Exercise goal
In the filmmakers' roundtable below, what did Greta Gerwig read a lot of while working on "Lady Bird"?

Passage for review
———

Greta, at what point in the process did you realize Sacramento was going to be so important to the story?
Greta Gerwig: I always knew that I wanted to make a film that took place in Sacramento and was about Sacramento because I think one of the things that movies do and cinema does better than almost any other art form is capture place. I felt like I could shoot it lovingly and truthfully. And that was exciting to me. And also, I think the more specific something is, the more universal it ends up becoming. So I was interested in telling a story of a family, and of a girl, and of a time — we’re getting into the war in Iraq, and the erosion of the middle class. But also, this is just her senior year of high school, and her mother’s having trouble letting go. And I felt like the more clearly I could paint that world with what I knew, the more everyone else would feel like, “Oh, that’s my story, too,” even though it’s not.
Guillermo, your film is set in early 1960s Baltimore but it has this real fantasy feel to it. And yet the emotions to it are so real.
Del Toro: Well, it was ’62 for a reason. Because it’s about today. The movie’s about today and about the other and about the fact that ’62 is the year when there’s a Madison Avenue fabrication of America, the postwar affluency, suburban life, the space race. Everything’s about the future and abundancy if you’re a certain race and a certain class. But if you’re not things are exactly as bad as they are right now. And I wanted to talk about things now, and if you’re going to approach parable, which is what Darren did, and what I find very valuable, you don’t want to root it in now. It’s too direct for me. I like the idea of being able to have people lower their guard with the “Once upon a time,” you know, and then listen. And then emotionally, I try to make it very real and very specific to me. I felt an urgency to make almost an ointment against the vulgarity and the brutality of what we’re living. In every aspect, the most basic pacts of civility have been broken and destroyed. And I wanted to see, can I talk about love without sounding disingenuous?
Director Guillermo del Toro explains that ”The Shape of Water” is set in 1962 ”for a reason. Because it’s about today. And about the ‘other’ ... I wanted to talk about things now.”
Gerwig: When you guys were talking about fables and making it more allegorical in that way, even though I don’t know that necessarily anyone would connect this to “Lady Bird,” but I read a lot of lives of the saints when I was working on it. Even though it was about a teenage girl, I wanted it to feel like it was connected to the lives of the saints — like St. Francis, on the one hand, was this obviously amazing man who renounced everything and went to live in nature and experienced love for the world. But he was also just an annoying 17-year-old who took off all of his clothes in the town square and was, like, “I don’t need your money, Dad.” I was just thinking about him as a teenager and what that would’ve been.
Darren, one of the challenges for people as they’ve been encountering “mother!” is trying to unpack which biblical parable is which. How did you kind of craft this story that’s set in the modern day but obviously has relationships to the Bible?

———

Material provided
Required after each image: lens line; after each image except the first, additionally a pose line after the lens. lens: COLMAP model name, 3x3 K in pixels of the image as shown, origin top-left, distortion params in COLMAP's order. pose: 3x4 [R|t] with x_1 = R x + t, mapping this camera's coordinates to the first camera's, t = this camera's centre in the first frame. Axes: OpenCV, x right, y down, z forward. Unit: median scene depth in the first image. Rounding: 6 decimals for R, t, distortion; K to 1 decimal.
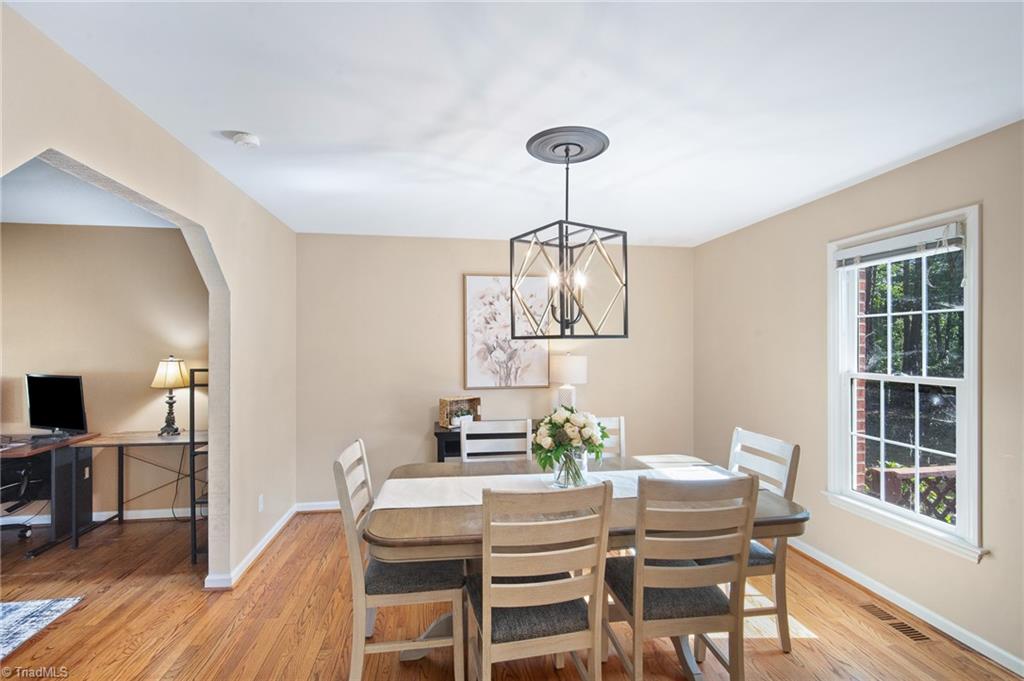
lens RADIAL K [[453.5, 0, 510.1], [0, 453.5, 342.1], [0, 0, 1]] dist [-0.013401, 0.005831]
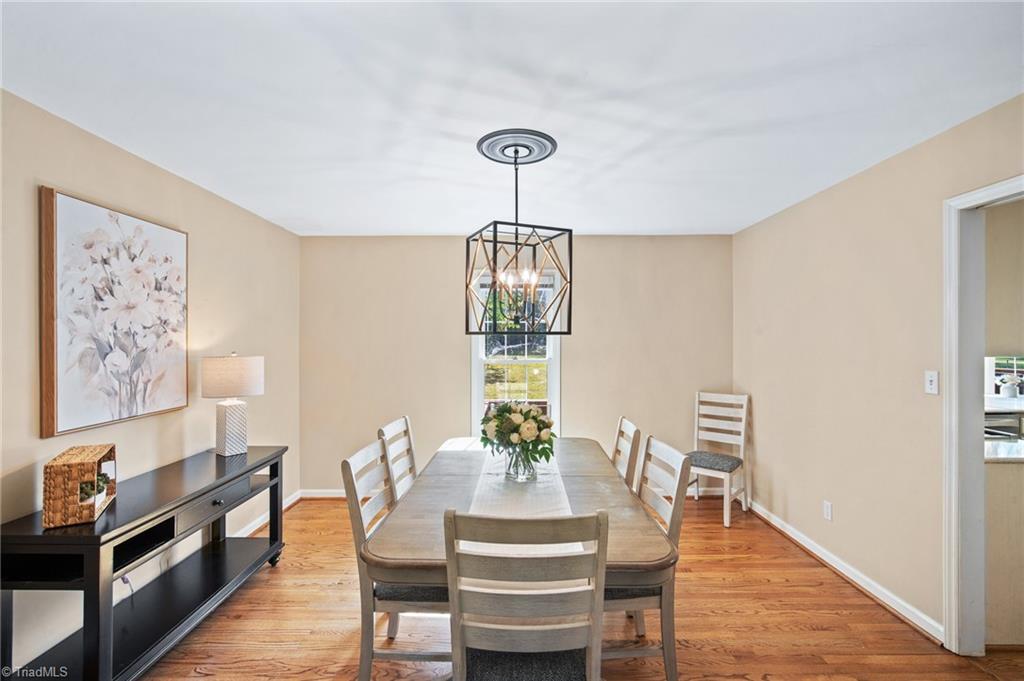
lens RADIAL K [[448.1, 0, 512.0], [0, 448.1, 334.3], [0, 0, 1]] dist [-0.003309, 0.000258]
pose [[0.153178, 0.011477, 0.988132, -0.476211], [-0.008926, 0.999908, -0.010230, -0.000802], [-0.988158, -0.007253, 0.153266, 0.464489]]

———

Task solution
Lives of the saints.